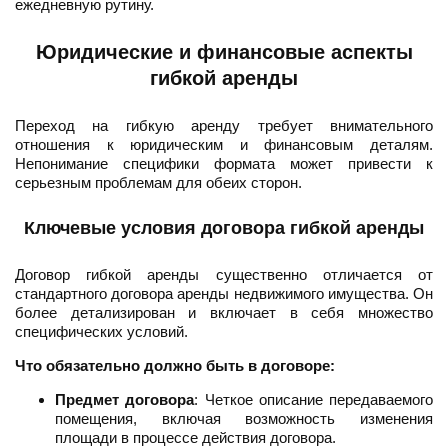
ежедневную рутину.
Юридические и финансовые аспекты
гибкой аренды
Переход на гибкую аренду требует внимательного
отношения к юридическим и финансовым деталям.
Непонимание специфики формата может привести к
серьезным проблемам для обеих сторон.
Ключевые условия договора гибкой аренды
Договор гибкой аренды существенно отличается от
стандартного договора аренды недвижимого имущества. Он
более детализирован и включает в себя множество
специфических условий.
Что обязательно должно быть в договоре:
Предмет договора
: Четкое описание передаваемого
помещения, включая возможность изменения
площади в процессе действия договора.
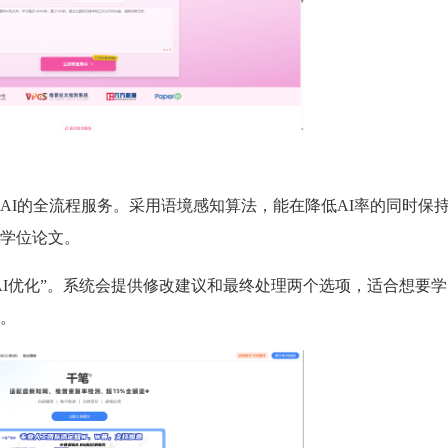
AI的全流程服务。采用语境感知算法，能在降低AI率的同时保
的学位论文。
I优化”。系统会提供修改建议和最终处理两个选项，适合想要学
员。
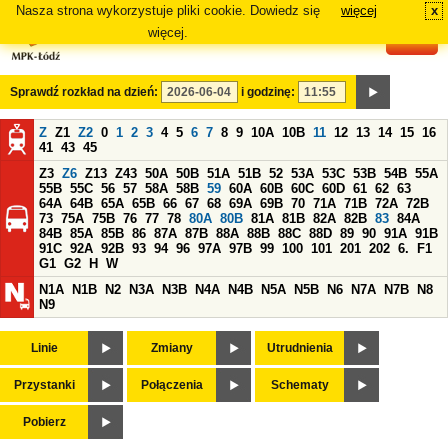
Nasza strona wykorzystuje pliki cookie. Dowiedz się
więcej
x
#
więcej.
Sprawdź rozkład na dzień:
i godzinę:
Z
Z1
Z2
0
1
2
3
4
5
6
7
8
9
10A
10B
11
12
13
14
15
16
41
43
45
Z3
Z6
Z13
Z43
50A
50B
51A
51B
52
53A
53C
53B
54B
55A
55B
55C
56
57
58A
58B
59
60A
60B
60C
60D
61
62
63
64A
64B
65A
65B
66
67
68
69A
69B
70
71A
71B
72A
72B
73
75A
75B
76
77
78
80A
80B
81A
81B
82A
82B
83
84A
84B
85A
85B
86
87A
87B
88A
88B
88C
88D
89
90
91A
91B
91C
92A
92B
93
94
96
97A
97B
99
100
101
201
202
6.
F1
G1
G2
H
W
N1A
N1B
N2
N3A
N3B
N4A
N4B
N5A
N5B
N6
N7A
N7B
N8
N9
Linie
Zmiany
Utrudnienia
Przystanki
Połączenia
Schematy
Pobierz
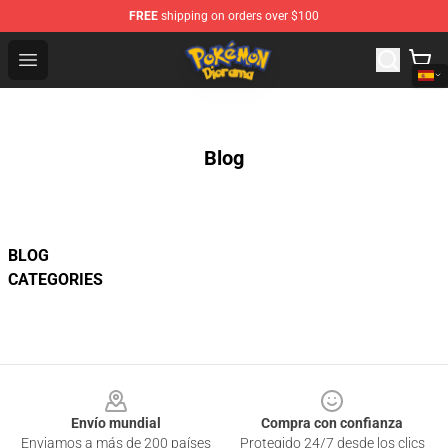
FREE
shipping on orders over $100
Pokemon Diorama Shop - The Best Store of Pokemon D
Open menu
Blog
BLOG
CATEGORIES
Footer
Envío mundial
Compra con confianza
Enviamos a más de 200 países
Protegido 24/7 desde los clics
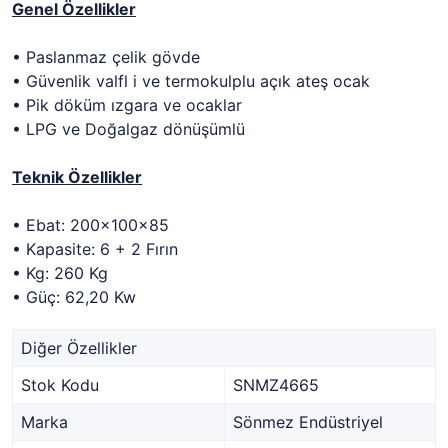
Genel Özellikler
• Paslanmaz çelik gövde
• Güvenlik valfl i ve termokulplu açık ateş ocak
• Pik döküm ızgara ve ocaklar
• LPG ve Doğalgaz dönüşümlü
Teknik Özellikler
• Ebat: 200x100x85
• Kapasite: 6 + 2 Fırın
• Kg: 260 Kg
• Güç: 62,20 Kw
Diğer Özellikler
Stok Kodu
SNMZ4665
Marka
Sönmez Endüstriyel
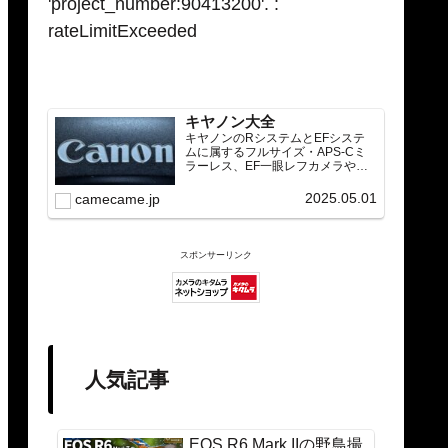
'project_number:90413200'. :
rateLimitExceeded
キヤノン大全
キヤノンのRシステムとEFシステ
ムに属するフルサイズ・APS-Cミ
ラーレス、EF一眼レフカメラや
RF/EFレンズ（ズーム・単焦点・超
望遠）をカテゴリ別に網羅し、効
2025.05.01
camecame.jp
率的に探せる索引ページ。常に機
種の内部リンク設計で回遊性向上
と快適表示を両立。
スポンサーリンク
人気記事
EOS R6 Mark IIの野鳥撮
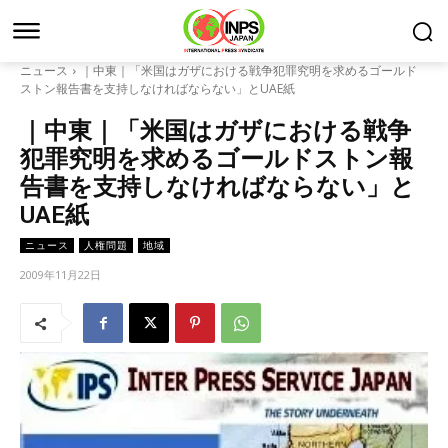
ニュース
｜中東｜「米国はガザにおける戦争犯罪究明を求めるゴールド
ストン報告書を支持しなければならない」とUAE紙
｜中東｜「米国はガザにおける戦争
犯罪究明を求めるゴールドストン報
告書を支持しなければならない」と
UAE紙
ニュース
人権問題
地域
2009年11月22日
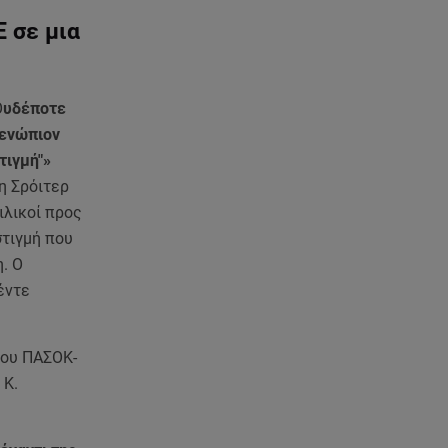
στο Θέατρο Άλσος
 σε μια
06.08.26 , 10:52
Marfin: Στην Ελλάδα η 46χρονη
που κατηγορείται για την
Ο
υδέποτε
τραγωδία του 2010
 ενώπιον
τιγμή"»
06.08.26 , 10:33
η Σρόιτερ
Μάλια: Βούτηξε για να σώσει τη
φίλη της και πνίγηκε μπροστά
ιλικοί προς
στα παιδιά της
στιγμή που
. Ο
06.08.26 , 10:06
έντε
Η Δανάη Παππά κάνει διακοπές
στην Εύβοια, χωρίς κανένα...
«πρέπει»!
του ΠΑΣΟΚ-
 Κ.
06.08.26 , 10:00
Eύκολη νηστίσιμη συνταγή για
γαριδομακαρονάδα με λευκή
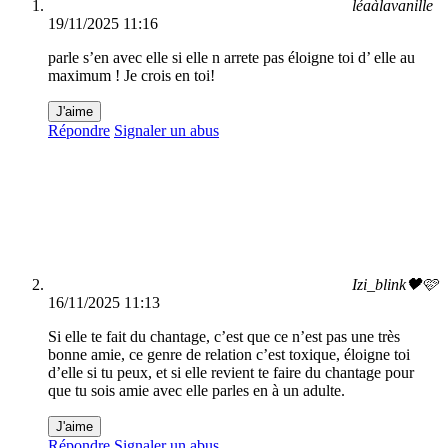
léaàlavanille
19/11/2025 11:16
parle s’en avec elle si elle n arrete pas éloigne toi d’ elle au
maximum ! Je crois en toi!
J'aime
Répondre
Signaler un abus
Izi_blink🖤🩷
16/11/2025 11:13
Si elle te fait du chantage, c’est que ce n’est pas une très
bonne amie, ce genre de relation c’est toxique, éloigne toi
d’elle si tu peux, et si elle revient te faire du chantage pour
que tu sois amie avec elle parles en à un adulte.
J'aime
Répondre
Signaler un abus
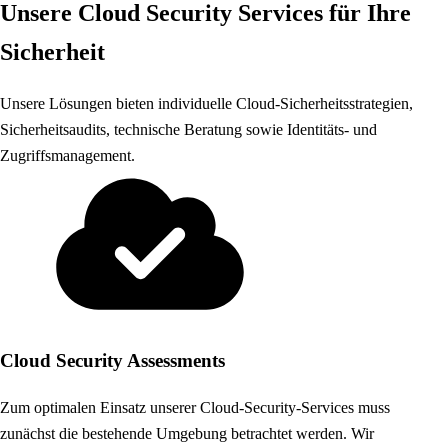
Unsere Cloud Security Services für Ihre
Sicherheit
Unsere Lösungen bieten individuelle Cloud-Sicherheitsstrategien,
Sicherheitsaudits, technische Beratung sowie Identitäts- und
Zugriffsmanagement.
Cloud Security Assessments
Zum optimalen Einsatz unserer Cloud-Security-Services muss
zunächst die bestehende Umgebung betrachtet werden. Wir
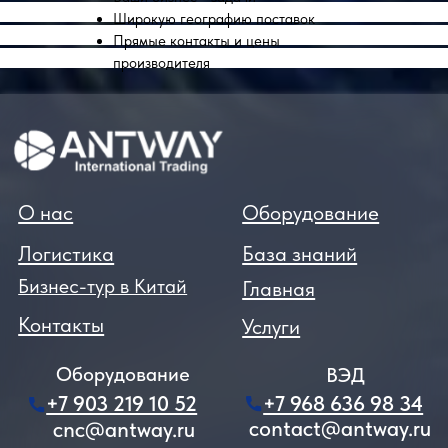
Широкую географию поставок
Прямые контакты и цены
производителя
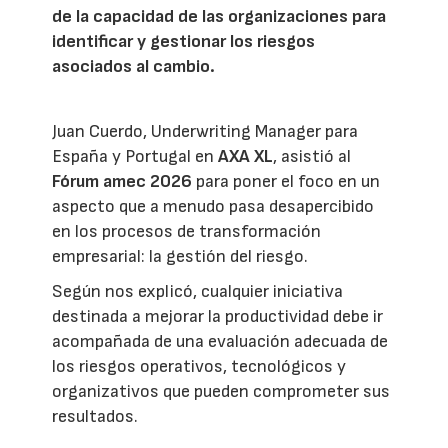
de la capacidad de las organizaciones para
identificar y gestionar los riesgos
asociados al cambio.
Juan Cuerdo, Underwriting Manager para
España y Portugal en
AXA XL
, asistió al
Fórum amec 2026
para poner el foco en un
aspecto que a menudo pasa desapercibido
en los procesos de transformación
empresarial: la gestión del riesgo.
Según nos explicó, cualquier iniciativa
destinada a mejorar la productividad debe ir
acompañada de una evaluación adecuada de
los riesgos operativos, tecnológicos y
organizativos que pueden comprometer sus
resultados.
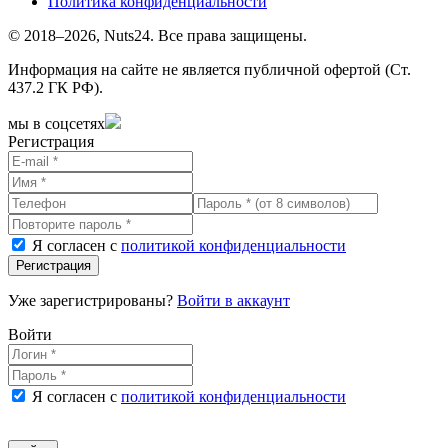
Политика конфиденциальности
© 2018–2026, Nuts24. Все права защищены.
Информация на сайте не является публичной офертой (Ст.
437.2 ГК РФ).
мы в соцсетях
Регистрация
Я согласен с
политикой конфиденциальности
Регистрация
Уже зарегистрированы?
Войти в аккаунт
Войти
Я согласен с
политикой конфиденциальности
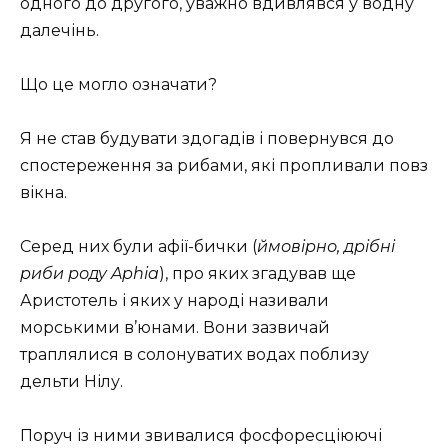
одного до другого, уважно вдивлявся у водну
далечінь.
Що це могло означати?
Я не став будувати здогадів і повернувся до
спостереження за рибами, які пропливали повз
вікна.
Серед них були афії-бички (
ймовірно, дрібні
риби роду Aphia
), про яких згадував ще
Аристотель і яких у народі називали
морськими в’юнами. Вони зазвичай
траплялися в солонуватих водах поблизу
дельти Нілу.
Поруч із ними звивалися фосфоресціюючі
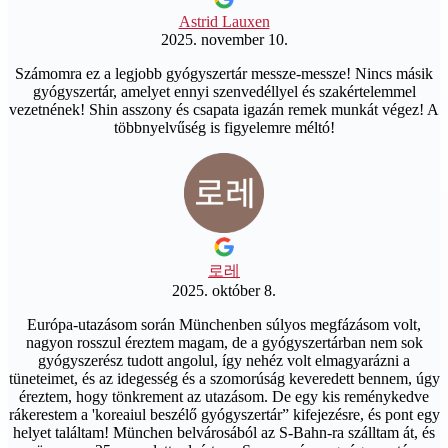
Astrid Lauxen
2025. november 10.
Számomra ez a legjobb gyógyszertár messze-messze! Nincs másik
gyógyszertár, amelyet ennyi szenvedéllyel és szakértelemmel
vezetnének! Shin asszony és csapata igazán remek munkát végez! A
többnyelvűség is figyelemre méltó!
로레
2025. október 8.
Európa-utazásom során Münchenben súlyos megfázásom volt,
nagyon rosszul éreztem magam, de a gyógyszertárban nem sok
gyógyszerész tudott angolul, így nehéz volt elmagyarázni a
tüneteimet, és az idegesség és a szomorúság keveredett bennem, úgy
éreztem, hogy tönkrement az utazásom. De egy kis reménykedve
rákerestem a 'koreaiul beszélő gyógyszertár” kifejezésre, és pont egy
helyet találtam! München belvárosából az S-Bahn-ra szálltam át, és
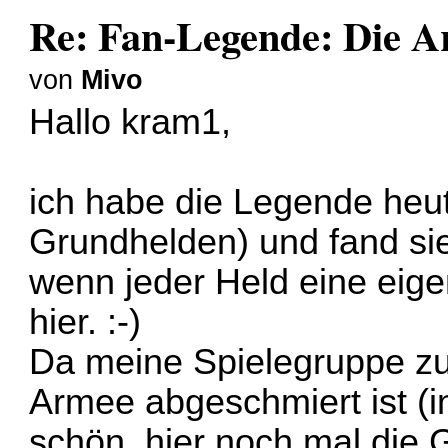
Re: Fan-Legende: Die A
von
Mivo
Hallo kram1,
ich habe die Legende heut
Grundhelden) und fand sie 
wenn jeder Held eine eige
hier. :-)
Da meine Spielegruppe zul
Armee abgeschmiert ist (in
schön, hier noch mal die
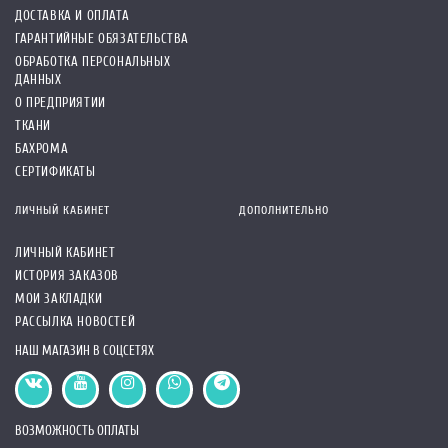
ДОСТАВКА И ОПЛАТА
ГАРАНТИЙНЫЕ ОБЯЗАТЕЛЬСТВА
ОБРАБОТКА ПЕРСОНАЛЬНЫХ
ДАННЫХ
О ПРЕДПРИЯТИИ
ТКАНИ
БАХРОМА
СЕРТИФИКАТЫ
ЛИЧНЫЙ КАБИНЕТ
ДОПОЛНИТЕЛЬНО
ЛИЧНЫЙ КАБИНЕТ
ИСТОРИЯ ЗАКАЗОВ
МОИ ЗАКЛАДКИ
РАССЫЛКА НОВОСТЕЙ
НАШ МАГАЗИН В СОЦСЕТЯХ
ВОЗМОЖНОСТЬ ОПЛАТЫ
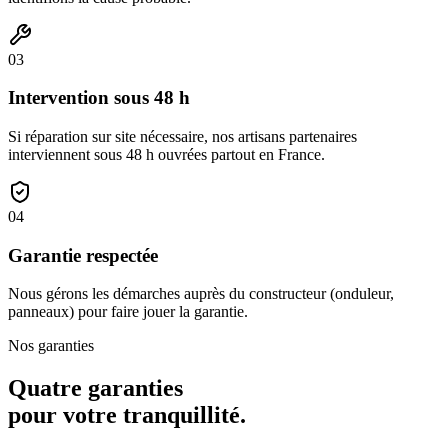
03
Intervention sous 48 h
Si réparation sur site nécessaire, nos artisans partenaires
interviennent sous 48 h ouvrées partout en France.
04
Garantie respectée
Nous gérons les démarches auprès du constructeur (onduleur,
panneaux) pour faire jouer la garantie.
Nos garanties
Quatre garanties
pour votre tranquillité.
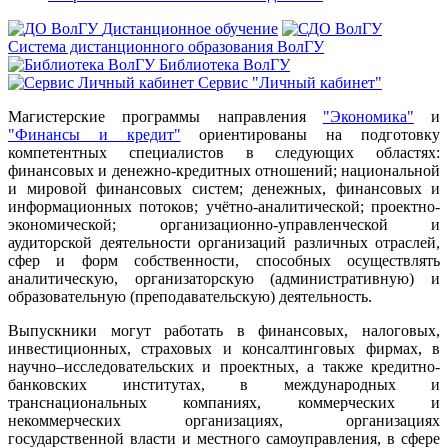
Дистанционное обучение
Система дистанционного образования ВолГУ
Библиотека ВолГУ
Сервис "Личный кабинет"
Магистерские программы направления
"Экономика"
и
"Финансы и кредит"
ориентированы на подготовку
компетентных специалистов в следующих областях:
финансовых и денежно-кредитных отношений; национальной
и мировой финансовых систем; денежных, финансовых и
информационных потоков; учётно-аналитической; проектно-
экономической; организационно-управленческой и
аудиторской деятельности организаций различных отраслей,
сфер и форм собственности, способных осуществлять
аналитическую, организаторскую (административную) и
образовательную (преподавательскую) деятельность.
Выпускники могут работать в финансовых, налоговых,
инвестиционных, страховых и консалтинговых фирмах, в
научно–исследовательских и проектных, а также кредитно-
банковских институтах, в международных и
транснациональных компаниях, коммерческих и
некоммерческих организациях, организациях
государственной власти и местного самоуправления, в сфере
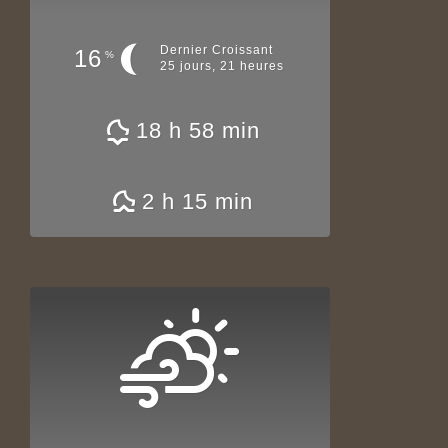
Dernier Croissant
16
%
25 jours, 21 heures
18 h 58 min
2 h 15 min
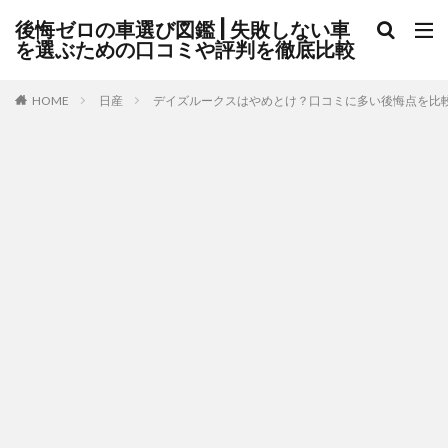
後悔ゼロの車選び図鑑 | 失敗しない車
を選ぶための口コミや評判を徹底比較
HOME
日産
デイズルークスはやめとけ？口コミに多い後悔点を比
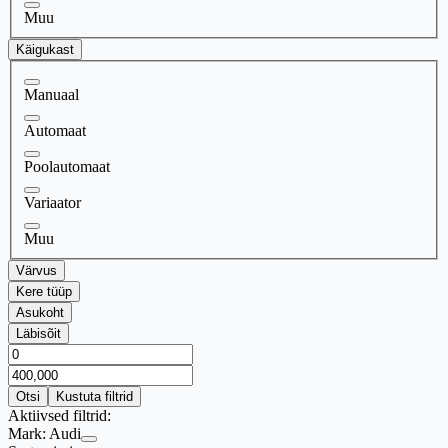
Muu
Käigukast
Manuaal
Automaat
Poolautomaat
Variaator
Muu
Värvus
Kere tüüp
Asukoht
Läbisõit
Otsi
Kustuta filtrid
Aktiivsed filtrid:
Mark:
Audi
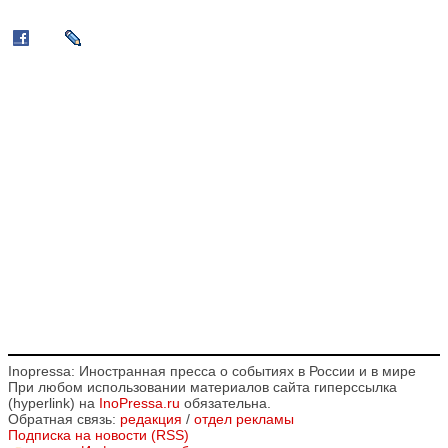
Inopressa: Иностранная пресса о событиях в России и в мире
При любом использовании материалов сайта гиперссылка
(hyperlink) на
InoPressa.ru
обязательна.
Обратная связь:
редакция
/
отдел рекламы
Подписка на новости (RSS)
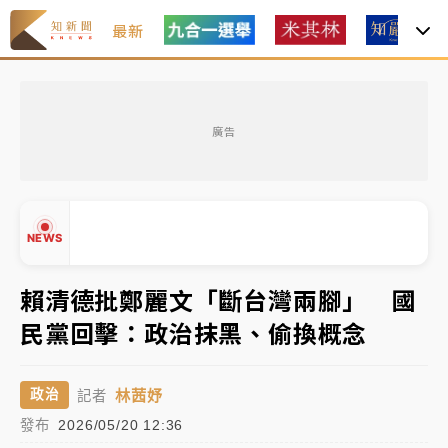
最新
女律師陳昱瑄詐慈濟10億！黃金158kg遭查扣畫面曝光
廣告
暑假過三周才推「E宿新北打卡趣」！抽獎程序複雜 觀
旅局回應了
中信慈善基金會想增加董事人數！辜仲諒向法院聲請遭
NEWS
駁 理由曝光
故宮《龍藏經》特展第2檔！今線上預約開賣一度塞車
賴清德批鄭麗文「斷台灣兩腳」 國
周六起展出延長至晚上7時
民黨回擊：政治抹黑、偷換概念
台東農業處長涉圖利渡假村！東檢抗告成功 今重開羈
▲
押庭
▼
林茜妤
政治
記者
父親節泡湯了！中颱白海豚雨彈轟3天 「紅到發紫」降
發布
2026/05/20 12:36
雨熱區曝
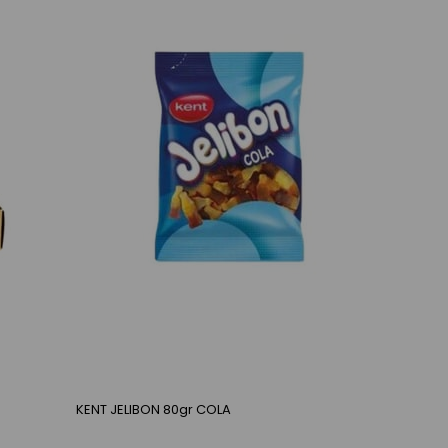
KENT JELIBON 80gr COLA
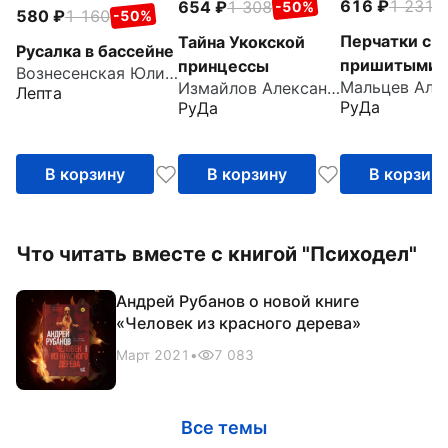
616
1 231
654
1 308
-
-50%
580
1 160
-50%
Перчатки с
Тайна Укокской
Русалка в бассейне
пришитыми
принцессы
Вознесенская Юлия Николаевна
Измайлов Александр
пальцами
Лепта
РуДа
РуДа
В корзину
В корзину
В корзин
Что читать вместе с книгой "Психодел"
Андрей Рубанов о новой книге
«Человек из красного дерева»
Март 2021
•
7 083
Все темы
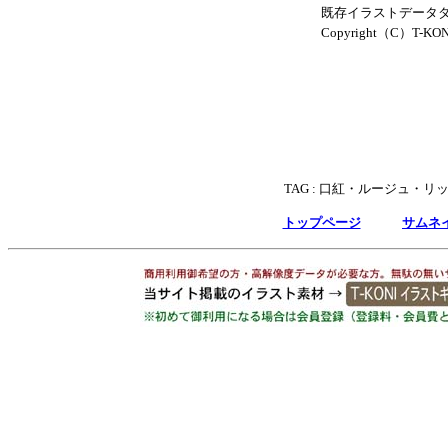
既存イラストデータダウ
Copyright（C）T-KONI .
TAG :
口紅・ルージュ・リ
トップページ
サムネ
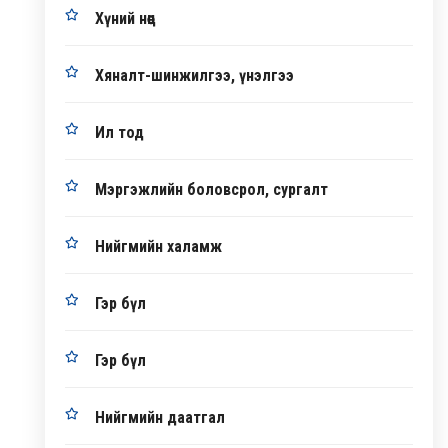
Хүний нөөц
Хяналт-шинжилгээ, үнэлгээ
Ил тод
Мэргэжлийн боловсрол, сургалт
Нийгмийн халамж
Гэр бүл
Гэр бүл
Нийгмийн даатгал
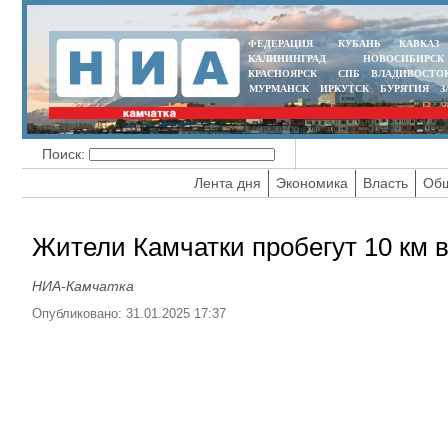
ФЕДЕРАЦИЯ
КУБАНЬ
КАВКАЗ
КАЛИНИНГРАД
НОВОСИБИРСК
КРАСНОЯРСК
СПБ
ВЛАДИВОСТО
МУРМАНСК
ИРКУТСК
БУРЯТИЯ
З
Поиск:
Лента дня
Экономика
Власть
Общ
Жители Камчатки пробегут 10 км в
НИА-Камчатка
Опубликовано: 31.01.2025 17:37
※
Leave out any pictures and return exactly the lines from the beginning of the data through the line with "серьезным проблемам для обеих сторон.", inclusive.

ежедневную рутину.
Юридические и финансовые аспекты
гибкой аренды
Переход на гибкую аренду требует внимательного
отношения к юридическим и финансовым деталям.
Непонимание специфики формата может привести к
серьезным проблемам для обеих сторон.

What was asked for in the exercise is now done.